From 1983 to June 1999, the Trust ran the Getty Information Institute (GII) which sought to collect electronic information to serve cultural heritage institution and researchers. Together with the American Council of Learned Societies GII sought to build a broad coalition of non-profits to establish a National Initiative for a Networked Cultural Heritage. Upon the dissolution of the GII, its data bases were transferred to the Getty Research Institute.

==Governance==
The trust was established by a Trust Indenture dated December 2, 1953 that created a California charitable trust was "the diffusion of artistic and general knowledge." The trust is governed by a 13-member board of trustees. Trustees are elected to serve four-year terms, with a maximum limit of three terms. The board is self-perpetuating with the board electing or re-electing the trustees. The board holds an annual meeting in May or June of each year. Although the board conducts most of its work through committees, a number of important decisions are reserved for the entire board including approval of any art acquisition costing more than $1 million.

On October 2, 2006, the California Attorney General issued a report following an investigation of the trust and its operations. At the close of the investigation an independent monitor was hired to assure proper governance and expenditures of the trust. On May 7, 2008, the Attorney General closed the monitoring process.

The trust was hurt by the economic downturn following 2007 and reduced its annual budget by 14%. In 2007, the trust had $6.4 billion in endowment, but this amount dropped to $4.5 billion in 2009. In 2009, the trust had $300 million in expenses down from $349 million in 2008. For example, GRI co-produced the Avery Index to Architectural Periodicals with the Avery Architectural and Fine Arts Library, but transferred that activity to Columbia University on July 1, 2009.

With the recovery of the post-recession economy, the trust rose to $6.9 billion by 2018.

== J. Paul Getty Medal ==
The J. Paul Getty Medal was established in 2013 by the Trustees of the J. Paul Getty Trust to honor extraordinary contributions to the practice, understanding and support of the arts.

The first recipients of the Getty Medal, which was presented in December 2013, were Harold M. Williams and Nancy Englander, who were honored for their leadership in creating the Getty as it exists today. In November 2014, the Getty Medal was presented to Jacob Rothschild, 4th Baron Rothschild, a volunteer cultural leader known for his dedication to the preservation and public interpretation of Waddesdon Manor.

In September 2015, the Getty Medal was awarded to architect Frank Gehry, who has built an architectural career over five decades and produced public and private buildings in America, Europe, and Asia. His work has earned Mr. Gehry several of the most significant awards in the architectural field, including the Pritzker Architecture Prize.

The 2016 Getty Medal was awarded to musician Yo-Yo Ma and, posthumously, to artist Ellsworth Kelly at a celebratory dinner in October. In addition to his accomplished career as a master cellist, Ma founded the Silk Road Ensemble and the nonprofit Silkroad to promote the creation of new music, cross-cultural partnerships, education programs, and cross-disciplinary collaborations to create meaningful change at the intersection of the arts, education, and business. Accomplished painter and sculptor Ellsworth Kelly has supported the conservation of historical and contemporary art at museums and heritage sites in the U.S. and around the world, as well as the preservation of natural environment, through the Ellsworth Kelly Foundation.

Artist Anselm Kiefer and writer Mario Vargas Llosa were presented with the 2017 J. Paul Getty Medal at a dinner in New York City on November 13, 2017.

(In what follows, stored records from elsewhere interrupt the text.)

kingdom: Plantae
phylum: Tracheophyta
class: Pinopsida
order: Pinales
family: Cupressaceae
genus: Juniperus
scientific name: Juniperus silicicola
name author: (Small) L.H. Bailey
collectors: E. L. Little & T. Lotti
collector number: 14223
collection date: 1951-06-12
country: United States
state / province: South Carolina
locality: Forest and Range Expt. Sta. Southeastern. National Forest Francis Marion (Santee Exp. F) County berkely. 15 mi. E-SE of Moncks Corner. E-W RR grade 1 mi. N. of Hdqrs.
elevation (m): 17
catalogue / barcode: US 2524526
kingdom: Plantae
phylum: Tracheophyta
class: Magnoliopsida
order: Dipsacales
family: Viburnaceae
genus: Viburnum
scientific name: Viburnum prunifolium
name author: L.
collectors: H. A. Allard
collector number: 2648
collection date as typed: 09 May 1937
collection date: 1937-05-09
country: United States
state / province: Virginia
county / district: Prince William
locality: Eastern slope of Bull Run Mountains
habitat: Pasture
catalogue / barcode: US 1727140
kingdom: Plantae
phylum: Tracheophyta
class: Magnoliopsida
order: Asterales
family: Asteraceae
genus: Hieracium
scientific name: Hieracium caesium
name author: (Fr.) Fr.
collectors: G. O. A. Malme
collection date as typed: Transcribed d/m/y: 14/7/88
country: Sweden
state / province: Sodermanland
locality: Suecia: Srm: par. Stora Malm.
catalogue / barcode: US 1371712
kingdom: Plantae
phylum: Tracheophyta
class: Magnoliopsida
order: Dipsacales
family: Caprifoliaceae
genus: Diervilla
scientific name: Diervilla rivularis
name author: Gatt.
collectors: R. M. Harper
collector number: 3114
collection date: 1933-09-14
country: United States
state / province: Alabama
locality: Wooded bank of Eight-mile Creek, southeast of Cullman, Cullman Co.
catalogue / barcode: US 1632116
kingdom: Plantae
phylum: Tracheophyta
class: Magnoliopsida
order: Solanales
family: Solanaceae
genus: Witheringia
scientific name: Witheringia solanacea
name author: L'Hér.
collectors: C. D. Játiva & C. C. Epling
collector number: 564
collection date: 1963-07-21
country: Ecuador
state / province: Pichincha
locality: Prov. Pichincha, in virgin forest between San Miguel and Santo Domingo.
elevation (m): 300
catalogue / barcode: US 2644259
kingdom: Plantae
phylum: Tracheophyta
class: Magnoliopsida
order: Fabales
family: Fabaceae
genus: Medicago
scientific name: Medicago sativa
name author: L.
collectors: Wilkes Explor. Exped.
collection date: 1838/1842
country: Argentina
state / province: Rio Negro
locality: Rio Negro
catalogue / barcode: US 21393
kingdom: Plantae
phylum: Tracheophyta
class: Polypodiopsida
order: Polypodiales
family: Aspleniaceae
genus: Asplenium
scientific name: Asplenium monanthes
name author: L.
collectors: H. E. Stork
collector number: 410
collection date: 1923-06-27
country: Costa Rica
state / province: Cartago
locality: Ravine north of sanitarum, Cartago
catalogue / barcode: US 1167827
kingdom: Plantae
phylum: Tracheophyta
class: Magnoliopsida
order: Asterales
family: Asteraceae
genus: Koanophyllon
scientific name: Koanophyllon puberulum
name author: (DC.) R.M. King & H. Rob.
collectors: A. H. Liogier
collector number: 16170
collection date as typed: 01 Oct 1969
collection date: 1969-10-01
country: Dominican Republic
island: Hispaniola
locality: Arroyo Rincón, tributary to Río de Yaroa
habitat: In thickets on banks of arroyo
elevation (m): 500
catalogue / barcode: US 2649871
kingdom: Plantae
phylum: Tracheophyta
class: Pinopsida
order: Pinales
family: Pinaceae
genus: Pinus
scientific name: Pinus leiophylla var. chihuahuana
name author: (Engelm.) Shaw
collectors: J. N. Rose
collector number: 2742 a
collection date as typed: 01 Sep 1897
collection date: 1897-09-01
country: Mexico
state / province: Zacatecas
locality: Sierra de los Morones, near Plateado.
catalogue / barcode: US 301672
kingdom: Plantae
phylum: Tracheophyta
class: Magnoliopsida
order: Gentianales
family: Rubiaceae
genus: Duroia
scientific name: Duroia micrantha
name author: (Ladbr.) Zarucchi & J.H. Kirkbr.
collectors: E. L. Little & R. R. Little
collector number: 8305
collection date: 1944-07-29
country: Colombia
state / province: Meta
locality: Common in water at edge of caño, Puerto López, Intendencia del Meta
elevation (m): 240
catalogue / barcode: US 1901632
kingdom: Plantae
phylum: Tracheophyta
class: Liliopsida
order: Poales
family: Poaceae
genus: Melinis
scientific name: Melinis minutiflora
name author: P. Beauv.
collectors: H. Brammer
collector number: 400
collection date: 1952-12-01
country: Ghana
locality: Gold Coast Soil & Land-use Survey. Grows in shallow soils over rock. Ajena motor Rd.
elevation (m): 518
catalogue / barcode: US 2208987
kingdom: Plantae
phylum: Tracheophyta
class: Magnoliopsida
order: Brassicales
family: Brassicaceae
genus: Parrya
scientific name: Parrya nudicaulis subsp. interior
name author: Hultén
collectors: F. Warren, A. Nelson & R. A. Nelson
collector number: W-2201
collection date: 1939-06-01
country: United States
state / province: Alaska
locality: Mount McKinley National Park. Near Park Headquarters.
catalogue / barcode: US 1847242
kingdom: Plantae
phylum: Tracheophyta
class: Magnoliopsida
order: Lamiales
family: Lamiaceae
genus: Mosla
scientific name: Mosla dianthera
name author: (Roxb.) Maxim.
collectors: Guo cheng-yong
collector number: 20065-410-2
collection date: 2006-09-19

In September 2018, the Getty Medal was awarded to Thelma Golden, director and chief curator of The Studio Museum in Harlem, Agnes Gund, president emerita of the Museum of Modern Art, and Richard Serra, minimalist sculptor.

The 2019 J. Paul Getty Medal was awarded to classicist Mary Beard and artists Ed Ruscha and Lorna Simpson. The 2020 recipients, announced in February, were Alice Walton, Martin Puryear, and Kwame Anthony Appiah.